Nicht jeder Kreis ist rund, und ein Landrat trägt keine Uniform. Sonst noch was? Aber klar und vor allem: Der Reihe nach. Es war einmal ein Kindergarten, der lag an einem Hang in Materborn und hieß Kindergarten St Marien. Etwas höher am Kindergartenhang stand ein weißes Haus. Da wohnte zwar nicht der Präsident der Vereinigten Staaten, aber immerhin ein leibhaftiger Landrat. Wie wär’s, dachten sich die Leute vom Kindergarten, wenn wir einfach mal nachfragen, ob er nicht Lust hätte, den Kindern zu erklären, was ein Landrat so alles macht. Gesagt. Getan. Und siehe da: Fragenden Menschen kann geholfen werden. Der Nachbar Landrat, der auf den Beinamen Wolfgang hört, schaufelte ein bisschen im Terminkalender und kam zum Info-Besuch.
Das Protokoll
Das Protokoll: Kein roter Teppich, keine Body-Guards — nur ein netter Mann im Anzug. „Ich bin der Wolfgang.“ Hat denn der Wolfgang geübt für den Tag im Kindergarten?
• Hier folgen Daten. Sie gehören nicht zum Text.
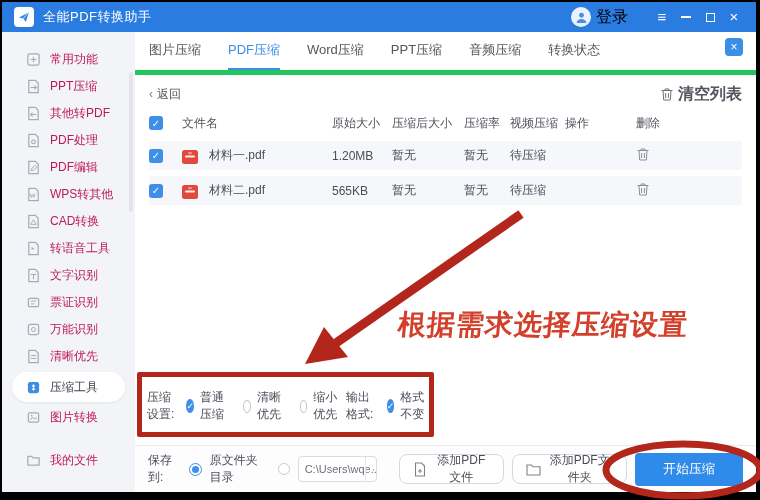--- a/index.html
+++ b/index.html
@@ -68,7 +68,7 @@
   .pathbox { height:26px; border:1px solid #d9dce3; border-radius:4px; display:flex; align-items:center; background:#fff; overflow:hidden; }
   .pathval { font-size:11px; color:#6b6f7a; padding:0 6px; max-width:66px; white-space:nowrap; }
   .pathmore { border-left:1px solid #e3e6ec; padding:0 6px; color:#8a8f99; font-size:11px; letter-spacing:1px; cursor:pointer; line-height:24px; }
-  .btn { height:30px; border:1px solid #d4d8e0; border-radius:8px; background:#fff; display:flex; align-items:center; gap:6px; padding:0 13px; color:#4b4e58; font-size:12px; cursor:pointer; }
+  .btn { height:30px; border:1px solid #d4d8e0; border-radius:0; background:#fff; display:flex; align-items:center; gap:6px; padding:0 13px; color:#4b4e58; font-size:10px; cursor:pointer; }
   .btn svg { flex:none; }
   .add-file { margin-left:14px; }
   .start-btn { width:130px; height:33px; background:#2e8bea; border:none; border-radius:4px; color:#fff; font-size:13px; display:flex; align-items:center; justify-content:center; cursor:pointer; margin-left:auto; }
Geübt nicht. Gedanken gemacht schon. Am Schluss aber alles verworfen. Mal sehen, was kommt. Erster Gang: Einfach reinschauen bei den einzelnen Gruppen: Es gibt die Bären, die Elefanten und die Nilpferde. Na bitte: Das ist doch fast wie im wirklichen Leben. (Da gibt es die Parteien. Die haben auch Namen. Aber davon vielleicht später.) Der Landrat ist ohne Gepäck gekommen. Nur ein bisschen Papier hat er dabei und ein paar Broschüren. „Kann denn hier schon jemand lesen?“ Und ob. „Mensch, das das find ich aber klasse.“ Landratslob für Frühleser. Es wird zum Gesprächstermin in die Turnhalle geladen. „Die ganz Kleinen werden nicht dabei sein“, erklärt die Chefin. Der „Restkindergarten“ rückt ein: Erstaunlich ruhig. Erstaunlich interessiert. Landrat Wolfgang beschließt, dass der große Stuhl eher wie ein Thron wirkt und hockt sich auf den Boden: Schneidersitz auf Augenhöhe. Ihr seid das Volk.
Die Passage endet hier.